**REQUEST**
For the records below, count the lines containing the word "have" and reply with the number alone.

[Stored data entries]
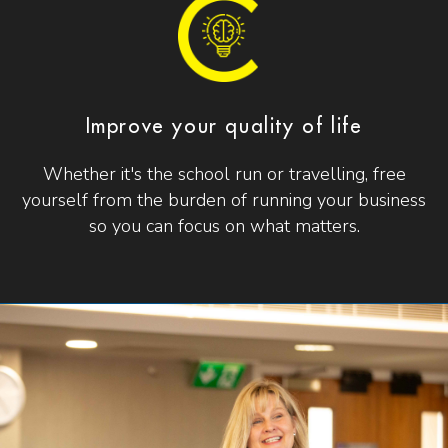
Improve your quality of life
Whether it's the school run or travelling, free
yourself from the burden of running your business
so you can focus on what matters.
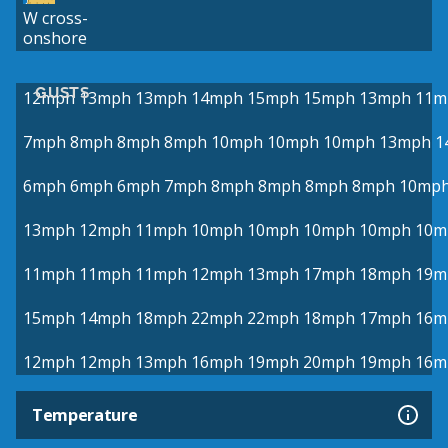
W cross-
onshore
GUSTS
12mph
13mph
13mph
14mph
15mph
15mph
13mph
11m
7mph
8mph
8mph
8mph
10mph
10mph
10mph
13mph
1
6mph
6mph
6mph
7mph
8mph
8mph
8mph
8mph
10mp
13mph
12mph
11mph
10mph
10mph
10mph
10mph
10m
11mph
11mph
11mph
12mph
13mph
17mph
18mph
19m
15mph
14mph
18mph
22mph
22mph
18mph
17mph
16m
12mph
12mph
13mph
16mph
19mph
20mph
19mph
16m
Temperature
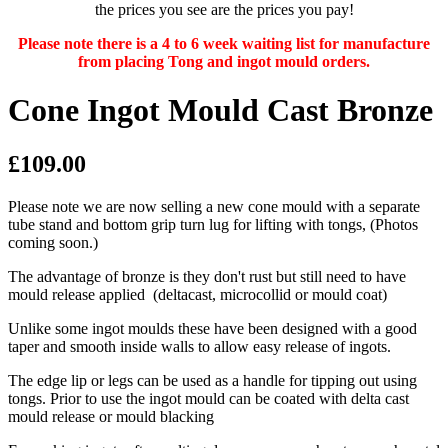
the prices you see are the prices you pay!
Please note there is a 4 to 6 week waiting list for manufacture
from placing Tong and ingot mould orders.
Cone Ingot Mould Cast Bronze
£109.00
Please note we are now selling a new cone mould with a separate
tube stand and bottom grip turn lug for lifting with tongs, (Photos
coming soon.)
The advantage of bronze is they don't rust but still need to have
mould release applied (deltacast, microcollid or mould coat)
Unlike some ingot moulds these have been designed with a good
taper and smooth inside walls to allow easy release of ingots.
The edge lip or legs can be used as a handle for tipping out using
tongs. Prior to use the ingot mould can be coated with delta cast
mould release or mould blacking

**SOLUTION**
2